• _To do_
Go through the entries below and give the number of lines that have the string "Find", and only that.
Start of Working data
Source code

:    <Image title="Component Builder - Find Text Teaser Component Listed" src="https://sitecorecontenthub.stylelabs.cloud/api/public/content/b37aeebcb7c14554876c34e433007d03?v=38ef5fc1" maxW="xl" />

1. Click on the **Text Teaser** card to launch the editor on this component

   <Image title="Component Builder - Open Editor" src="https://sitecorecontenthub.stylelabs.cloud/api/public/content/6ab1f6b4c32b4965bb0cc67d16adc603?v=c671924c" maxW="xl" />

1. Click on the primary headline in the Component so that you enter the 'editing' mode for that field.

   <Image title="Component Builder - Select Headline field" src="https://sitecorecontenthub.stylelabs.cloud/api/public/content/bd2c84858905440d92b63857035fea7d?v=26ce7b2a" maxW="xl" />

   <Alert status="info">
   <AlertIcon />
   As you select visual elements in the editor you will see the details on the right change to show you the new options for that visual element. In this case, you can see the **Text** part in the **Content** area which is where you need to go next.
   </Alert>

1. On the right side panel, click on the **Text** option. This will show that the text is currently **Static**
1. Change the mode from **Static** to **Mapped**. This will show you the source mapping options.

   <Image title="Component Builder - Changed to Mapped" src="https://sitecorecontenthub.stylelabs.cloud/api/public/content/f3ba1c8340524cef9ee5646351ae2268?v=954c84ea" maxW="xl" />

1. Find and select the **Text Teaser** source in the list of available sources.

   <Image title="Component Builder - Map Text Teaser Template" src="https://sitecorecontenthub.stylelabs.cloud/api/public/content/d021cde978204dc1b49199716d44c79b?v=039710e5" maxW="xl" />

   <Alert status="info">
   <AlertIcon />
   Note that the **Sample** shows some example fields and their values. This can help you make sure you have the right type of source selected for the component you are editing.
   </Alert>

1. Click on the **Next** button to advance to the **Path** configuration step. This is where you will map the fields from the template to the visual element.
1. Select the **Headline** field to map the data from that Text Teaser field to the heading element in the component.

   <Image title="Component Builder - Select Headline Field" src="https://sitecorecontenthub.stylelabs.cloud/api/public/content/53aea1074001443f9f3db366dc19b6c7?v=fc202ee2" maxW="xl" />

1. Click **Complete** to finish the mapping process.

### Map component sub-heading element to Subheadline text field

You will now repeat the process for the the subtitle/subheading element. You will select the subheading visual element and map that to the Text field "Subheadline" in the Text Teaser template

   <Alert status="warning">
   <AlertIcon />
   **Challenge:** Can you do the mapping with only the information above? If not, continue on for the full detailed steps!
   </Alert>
End of Working data
Start of Working data
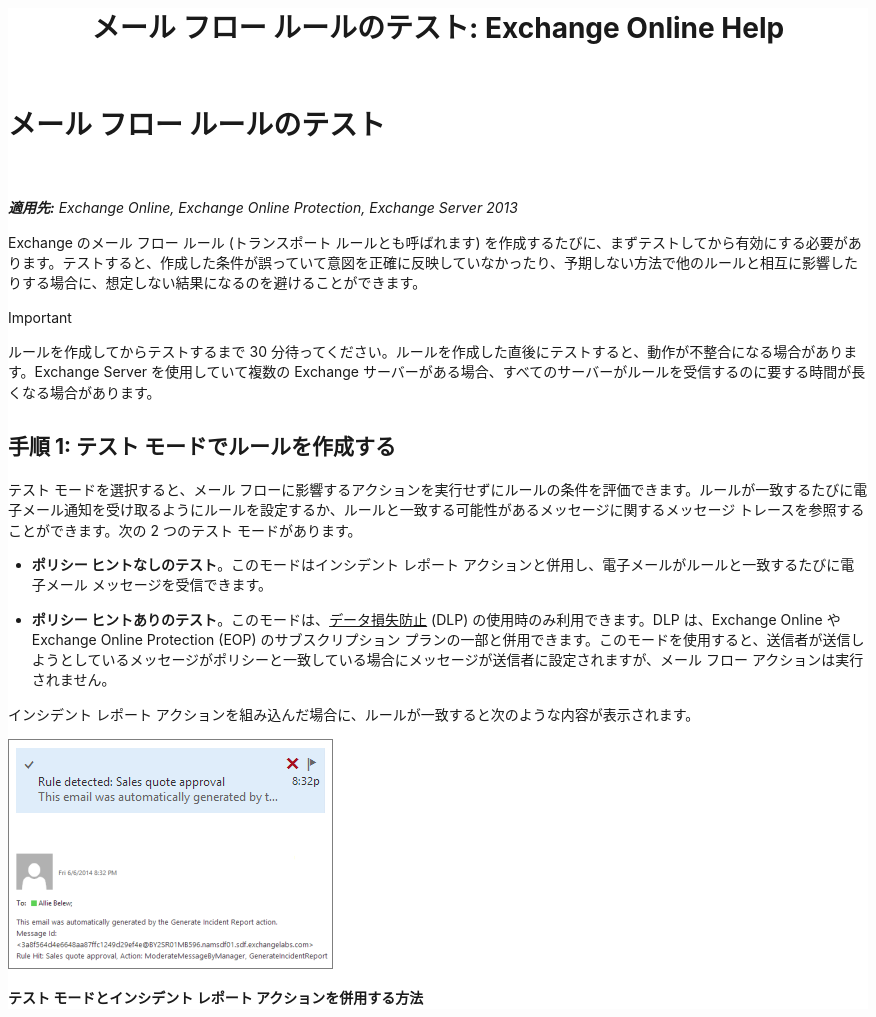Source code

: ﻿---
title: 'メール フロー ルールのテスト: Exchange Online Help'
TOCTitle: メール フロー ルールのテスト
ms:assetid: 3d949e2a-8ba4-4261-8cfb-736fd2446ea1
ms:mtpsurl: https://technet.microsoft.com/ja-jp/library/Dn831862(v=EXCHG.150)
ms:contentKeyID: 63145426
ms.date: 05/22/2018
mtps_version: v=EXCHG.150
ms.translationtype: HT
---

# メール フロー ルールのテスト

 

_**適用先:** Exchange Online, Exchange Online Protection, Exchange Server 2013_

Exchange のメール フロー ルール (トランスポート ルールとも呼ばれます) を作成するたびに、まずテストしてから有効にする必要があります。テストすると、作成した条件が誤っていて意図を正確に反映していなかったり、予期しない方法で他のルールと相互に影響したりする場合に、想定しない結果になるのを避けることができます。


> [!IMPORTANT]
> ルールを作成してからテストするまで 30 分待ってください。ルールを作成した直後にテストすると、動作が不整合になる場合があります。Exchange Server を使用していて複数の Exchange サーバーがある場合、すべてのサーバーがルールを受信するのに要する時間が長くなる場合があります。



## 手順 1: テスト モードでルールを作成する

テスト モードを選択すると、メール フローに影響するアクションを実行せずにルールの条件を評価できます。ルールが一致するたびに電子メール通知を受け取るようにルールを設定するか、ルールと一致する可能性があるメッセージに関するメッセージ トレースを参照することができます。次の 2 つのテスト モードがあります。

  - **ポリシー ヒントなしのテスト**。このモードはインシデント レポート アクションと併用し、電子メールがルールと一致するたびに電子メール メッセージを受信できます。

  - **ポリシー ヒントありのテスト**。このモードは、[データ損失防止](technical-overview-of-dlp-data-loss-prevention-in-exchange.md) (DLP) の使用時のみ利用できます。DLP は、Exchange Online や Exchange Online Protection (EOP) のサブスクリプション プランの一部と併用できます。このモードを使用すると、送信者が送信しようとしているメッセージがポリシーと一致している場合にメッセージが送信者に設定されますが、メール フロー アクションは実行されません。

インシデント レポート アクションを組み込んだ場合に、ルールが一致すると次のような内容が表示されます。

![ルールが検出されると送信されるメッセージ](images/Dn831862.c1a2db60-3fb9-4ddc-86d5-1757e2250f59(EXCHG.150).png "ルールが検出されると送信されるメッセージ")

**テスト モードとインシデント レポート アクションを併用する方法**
End of Working data
• _Result for this exercise_
2